Я уже немножко успокоилась, но все-таки иногда еще плакала. Мисс же больше не плакала, а только писала.
Вода в ней теперь текла только в одном направлении.
Кроме того, ее снова нужно было одевать и раздевать. И спать она больше сама не ложилась. Она теперь спала в своей старенькой кроватке, которая была в коробке вместе с остальными вещами. Вот какой маленькой она стала. И все-таки это было не плохо. Хоть что-то теперь встало на свое место. Может быть, только теперь все и было правильно. Не считая того, что одно веко у нее иногда залипало. Мисс снова могла сидеть в своем стареньком кресле. И купленное папой теннисное платье пришлось ей в самый раз.
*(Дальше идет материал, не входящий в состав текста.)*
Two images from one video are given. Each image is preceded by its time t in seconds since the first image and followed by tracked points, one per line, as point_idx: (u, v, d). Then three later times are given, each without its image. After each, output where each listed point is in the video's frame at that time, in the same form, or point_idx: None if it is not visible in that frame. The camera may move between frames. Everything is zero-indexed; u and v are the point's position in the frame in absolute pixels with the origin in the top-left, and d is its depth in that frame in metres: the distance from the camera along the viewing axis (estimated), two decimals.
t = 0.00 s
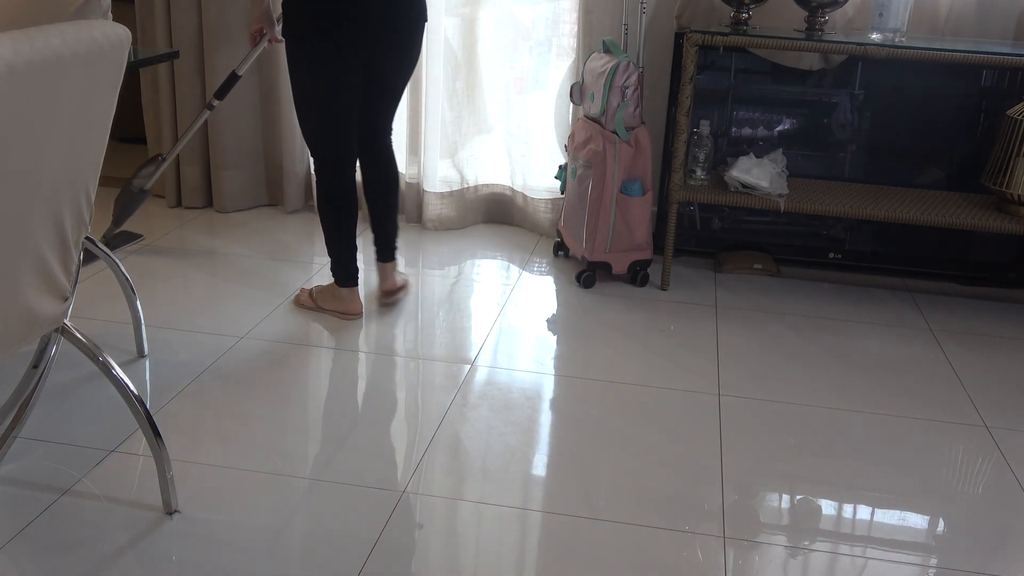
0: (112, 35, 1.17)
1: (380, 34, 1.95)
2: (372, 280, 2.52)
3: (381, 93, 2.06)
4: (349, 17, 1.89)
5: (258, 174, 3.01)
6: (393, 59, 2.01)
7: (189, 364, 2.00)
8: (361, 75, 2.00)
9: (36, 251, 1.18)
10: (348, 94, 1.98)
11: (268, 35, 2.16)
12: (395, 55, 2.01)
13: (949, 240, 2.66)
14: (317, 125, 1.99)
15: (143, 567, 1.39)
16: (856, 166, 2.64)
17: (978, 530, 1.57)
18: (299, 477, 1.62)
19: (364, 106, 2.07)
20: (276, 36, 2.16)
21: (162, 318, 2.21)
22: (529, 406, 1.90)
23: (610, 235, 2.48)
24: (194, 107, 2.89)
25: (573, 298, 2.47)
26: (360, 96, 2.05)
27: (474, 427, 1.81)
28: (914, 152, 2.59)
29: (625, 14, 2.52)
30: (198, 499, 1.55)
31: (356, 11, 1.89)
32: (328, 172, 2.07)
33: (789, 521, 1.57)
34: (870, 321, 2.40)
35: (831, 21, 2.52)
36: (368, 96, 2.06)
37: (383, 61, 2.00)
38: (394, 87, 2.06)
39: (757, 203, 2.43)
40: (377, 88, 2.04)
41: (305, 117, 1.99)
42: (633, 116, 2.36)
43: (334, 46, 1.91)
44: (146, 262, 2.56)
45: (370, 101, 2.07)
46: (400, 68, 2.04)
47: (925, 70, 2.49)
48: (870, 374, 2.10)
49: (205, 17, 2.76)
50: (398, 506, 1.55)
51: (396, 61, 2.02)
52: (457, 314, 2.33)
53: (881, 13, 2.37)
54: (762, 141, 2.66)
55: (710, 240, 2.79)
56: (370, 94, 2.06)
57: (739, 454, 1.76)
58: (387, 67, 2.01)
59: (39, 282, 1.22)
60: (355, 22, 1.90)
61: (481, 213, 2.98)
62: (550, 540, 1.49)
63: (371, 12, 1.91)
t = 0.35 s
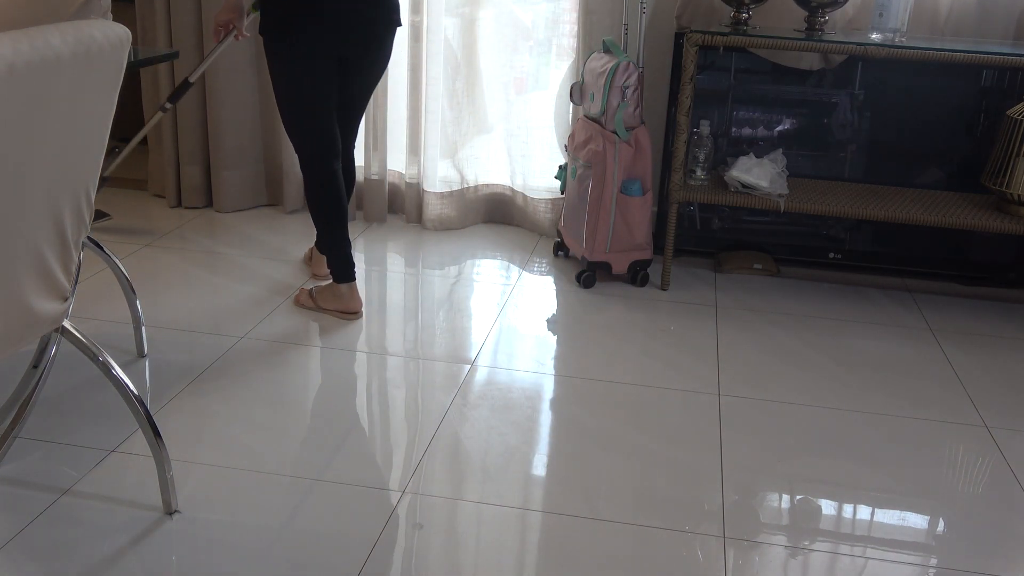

Не знаю, был ли ей какой-то прок от моего подарка. Да и вообще была ли она все еще живой или нет?
Один раз она стала качать головой. Это случилось после того, как я ей предложила колу.
— Ладно, — сказала я.
Но она все продолжала трясти головой.
— Ну и ладно! — крикнула я.
Тем не менее она не перестала качать головой, и это длилось еще более четверти часа. Потом качание прекратилось и больше никогда не начиналось снова.
Иногда мне казалось, что она все еще меня слышит. И поэтому несколько раз в день я тихонько напевала:
Твои волосы в порядке? Как всегда, причесаны гладко. А хороши ли глаза? Ясные, как слеза. А талия какого размера? Тоньше, чем у королевы.
Тем временем моя собственная талия стала тоньше, а ноги — стройнее. Конечно, не такими стройными, как у Мисс, но все-таки уже почти такими, как нужно.
Папа считал, что Мисс больше не существует. Ведь она даже писать перестала. Мама полагала, что в какой-то мере она еще живая. Сложно сказать, что думала я. Возможно, Мисс никогда и не жила в полном смысле этого слова. Но я все равно продолжала о ней заботиться. Ночью она теперь спала рядом с Пепе. И хотя ее кроватка была для двоих узковатой, все-таки мне казалось, что ей это должно понравиться. Утром я надевала на Мисс халат, который подарила мама, затем переодевала ее в юбку и блузку, затем в брюки и свитер, затем надевала ей раздельный купальник и, наконец, новое платье для тенниса. Вечером, прежде чем надеть пижаму, я наряжала ее в вечернее платье, в котором Мисс некоторое время сидела в своем кресле. Я расчесывала ее волосы и прикрывала ими лысину на затылке. Но волос становилось все меньше, а лысина день ото дня делалась все больше. Так что теперь оставалось только спеть:
— Твои волосы в порядке? — Хотя и причесаны, но сзади редки.
В моих волосах тоже не было ничего особенного. Но они хоть продолжали расти.
А сегодня мы с моей новой подружкой Марианной взяли у Мисс зеркало, чтобы накрасить себе губы и глаза. Получилось красиво. И еще нам было очень весело!
— А как насчет истории про другую говорящую куклу, которая за всю свою жизнь не сказала ни слова, ее ты расскажешь когда?
— Никогда.
Печальный ребенок
— Жил на свете один ребенок. И был он печальным. Он лил слезы все дни напролет и даже во сне не переставал плакать. От его слез все делалось мокрым: майка, подушка, книжки, тетрадки… в общем, все.